Differential Equations

1. Nov 2, 2005

stunner5000pt

Find the Fourier Series for f(x) =1 on the interval 0<= x <= pi in terms of $\phi_{n} = \sin{nx}$. Bu integrating this series find a convergent series for the function g(x) =x on this interval assuming the set {sin nx} is complete
Ok for the FOurier Coefficients
$$c_{n} = \frac{\int_{0}^{\pi} f \phi \rho dx}{\int_{0}^{\pi} \phi^2} dx$$
this is how it is in my test
rho is suppsod to be the weight
ok for the numerator
$$\int_{0}^{\pi} \sin{nx} dx = \frac{1}{n} [- \cos{nx}]_{0}^{\pi} = (-1)^n + 1$$
for hte denominator
$$\int_{0}^{\pi} (\sin{nx})^2 dx = \frac{\pi}{2} - \frac{\sin{2n \pi}}{4} =\frac{\pi}{2}$$
so the fourier series is
$$\frac{2}{\pi} \sum_{n=1}^{\infty} \frac{\sin{nx}}{n} (-1^n + 1)$$
what do they mean by integrate the series? Does it mena i should integrate the argument of this sum? ANd how would one find a convergent series for the function g(x) =x??

Last edited: Nov 3, 2005
2. Nov 3, 2005

dextercioby

Yep, under certain conditions you can integrate a series term by term.
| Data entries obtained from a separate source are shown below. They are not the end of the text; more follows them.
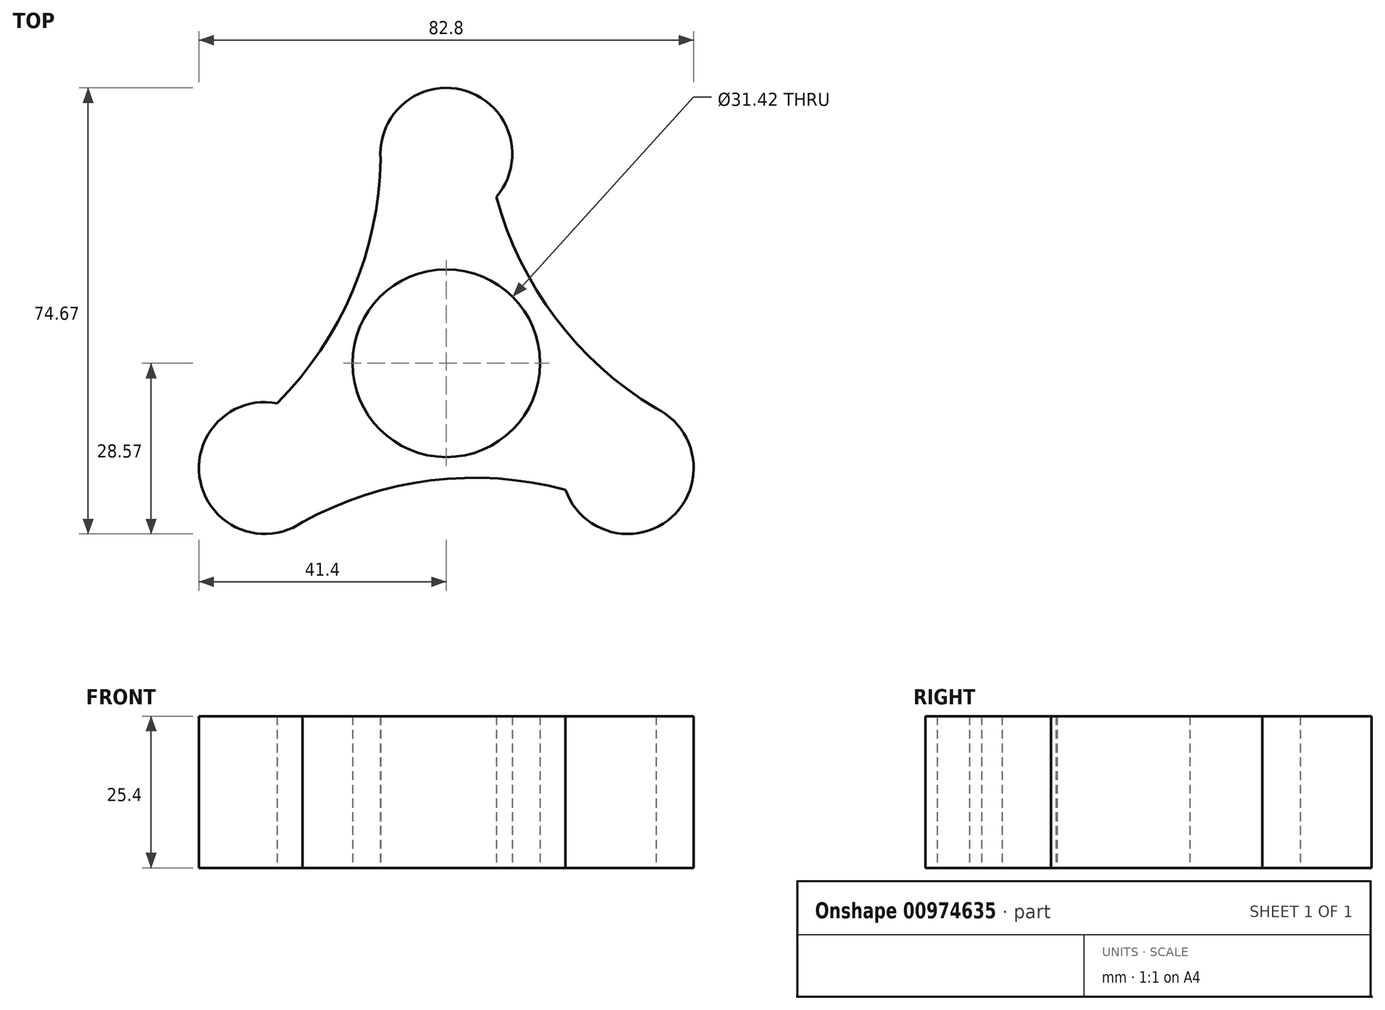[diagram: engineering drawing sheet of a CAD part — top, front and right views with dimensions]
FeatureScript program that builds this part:
annotation { "Feature Type Name" : "Feature", "Feature Type Description" : "" }
export const myFeature = defineFeature(function(context is Context, id is Id, definition is map)
    precondition{}
    {
        {
            var Q0;
            Q0=qCreatedBy(makeId("Top.planeOp"),FACE);
            var sketch = newSketch(context, id + "F0", { "sketchPlane" : qUnion([Q0])});
            skCircle(sketch, "E0", {"center": v(0, 0) * mm, "radius": 11.6 * mm});
            skCircle(sketch, "E1", {"center": v(0, 0) * mm, "radius": 15.7 * mm});
            skCircle(sketch, "E2", {"center": v(0, 35.06) * mm, "radius": 11.04 * mm});
            skCircle(sketch, "E3.1.0", {"center": v(-30.37, -17.53) * mm, "radius": 11.04 * mm});
            skCircle(sketch, "E3.2.0", {"center": v(30.37, -17.53) * mm, "radius": 11.04 * mm});
            skArc(sketch, "E4", {"start": v(-28.3, -6.7) * mm, "mid": v(-15.7, 12.06) * mm, "end": v(-11, 34.16) * mm});
            skArc(sketch, "E5.1.0", {"start": v(19.95, -21.17) * mm, "mid": v(-2.6, -19.62) * mm, "end": v(-24.08, -26.6) * mm});
            skArc(sketch, "E5.2.0", {"start": v(8.36, 27.86) * mm, "mid": v(18.3, 7.56) * mm, "end": v(35.08, -7.55) * mm});
            skSolve(sketch);
        }
        {
            var Q0;
            Q0 = qSketchRegion(id + "F0", true);
            extrude(context, id + "F1", {"entities" : qUnion([Q0]), "depth" : 25.4 * mm, "offsetDistance" : 25.4 * mm});
        }
    });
E.g.

Taylor series for $\frac{1}{1+x}$ with $\mod{x}<1$ is

$$\frac{1}{1+x}=1-x+x^{2}-x^{3}+x^{4}-...$$

and converges. Integrating it term by term one gets a convergent series for $\ln\left(1+x\right)$.

Daniel.

BTW, where din that $\frac{1}{n}$ from integrating $\sin nx$ go?

3. Nov 3, 2005

stunner5000pt

but how would the ln(1/1+x) relate to my problem?? DO you mena i am supposed to expand the sin or cos by taylor series?>?

i have edited to include that 1/n of the sine

is my FOurier Series correct? The back of my book states something else:
$$\frac{4}{\pi} \sum_{n=1}^{\infty} \frac{\sin{2k-1}x}{2k-1}$$

im not sure how they got this...

4. Nov 3, 2005

stunner5000pt

how does what is in the text post #3 relate to waht i got?

It is similar in that i do have the sine part except what about the -1^n +1 part ? It appears the book has assumed n to be even ... why??
Also why has the book gotten 2k-1 instead of n? If n is supposed to be even then why is 2k-1, an odd number, used as n in teh same argument?